Start of Data records

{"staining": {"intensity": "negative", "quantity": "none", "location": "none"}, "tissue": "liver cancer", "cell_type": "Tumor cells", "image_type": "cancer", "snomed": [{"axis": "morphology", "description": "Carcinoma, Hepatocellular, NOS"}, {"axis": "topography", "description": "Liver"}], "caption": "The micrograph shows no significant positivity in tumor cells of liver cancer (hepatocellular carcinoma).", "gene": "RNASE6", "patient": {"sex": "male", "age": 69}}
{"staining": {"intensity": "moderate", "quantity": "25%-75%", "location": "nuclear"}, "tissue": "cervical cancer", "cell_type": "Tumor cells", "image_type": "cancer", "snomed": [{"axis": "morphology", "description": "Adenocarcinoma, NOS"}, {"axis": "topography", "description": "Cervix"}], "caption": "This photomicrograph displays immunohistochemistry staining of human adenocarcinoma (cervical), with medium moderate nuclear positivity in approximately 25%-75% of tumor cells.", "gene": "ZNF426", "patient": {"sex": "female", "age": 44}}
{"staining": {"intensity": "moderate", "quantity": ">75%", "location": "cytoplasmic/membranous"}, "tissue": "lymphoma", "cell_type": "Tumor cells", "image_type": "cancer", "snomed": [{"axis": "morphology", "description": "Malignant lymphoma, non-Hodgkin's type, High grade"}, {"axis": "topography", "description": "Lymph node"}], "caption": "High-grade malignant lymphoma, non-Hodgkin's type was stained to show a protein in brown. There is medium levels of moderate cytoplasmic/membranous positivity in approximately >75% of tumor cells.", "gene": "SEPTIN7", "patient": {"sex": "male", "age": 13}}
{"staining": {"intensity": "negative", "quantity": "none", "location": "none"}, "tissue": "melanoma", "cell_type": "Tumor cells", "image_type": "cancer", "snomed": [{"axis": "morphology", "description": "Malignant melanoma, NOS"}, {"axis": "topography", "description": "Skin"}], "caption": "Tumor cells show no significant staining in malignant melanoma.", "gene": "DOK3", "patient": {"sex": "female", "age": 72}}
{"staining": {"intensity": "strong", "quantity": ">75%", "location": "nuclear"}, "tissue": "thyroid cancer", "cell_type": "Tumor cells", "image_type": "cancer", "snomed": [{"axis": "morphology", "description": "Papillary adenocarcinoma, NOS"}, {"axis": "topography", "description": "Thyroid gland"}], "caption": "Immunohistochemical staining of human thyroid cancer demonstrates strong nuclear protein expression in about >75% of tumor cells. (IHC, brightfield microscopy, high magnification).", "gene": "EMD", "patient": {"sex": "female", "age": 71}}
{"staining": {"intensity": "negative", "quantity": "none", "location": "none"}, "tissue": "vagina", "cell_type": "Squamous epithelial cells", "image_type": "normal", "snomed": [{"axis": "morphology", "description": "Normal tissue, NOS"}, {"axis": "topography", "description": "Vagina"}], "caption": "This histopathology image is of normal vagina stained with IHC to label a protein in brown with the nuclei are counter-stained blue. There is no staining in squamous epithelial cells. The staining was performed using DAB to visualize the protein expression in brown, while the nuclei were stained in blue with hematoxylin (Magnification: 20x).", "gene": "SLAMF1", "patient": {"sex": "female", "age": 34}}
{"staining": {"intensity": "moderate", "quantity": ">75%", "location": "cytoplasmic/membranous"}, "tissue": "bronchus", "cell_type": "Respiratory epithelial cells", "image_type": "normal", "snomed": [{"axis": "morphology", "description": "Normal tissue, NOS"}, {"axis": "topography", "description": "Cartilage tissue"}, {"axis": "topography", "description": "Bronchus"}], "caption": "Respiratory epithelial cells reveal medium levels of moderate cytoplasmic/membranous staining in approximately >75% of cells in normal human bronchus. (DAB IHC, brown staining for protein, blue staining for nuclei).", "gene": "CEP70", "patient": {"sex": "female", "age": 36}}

End of Data records

_Your goal_
Search the data above for the word "epithelial", then gather each line in which it appears.

_Written solution_
{"staining": {"intensity": "negative", "quantity": "none", "location": "none"}, "tissue": "vagina", "cell_type": "Squamous epithelial cells", "image_type": "normal", "snomed": [{"axis": "morphology", "description": "Normal tissue, NOS"}, {"axis": "topography", "description": "Vagina"}], "caption": "This histopathology image is of normal vagina stained with IHC to label a protein in brown with the nuclei are counter-stained blue. There is no staining in squamous epithelial cells. The staining was performed using DAB to visualize the protein expression in brown, while the nuclei were stained in blue with hematoxylin (Magnification: 20x).", "gene": "SLAMF1", "patient": {"sex": "female", "age": 34}}
{"staining": {"intensity": "moderate", "quantity": ">75%", "location": "cytoplasmic/membranous"}, "tissue": "bronchus", "cell_type": "Respiratory epithelial cells", "image_type": "normal", "snomed": [{"axis": "morphology", "description": "Normal tissue, NOS"}, {"axis": "topography", "description": "Cartilage tissue"}, {"axis": "topography", "description": "Bronchus"}], "caption": "Respiratory epithelial cells reveal medium levels of moderate cytoplasmic/membranous staining in approximately >75% of cells in normal human bronchus. (DAB IHC, brown staining for protein, blue staining for nuclei).", "gene": "CEP70", "patient": {"sex": "female", "age": 36}}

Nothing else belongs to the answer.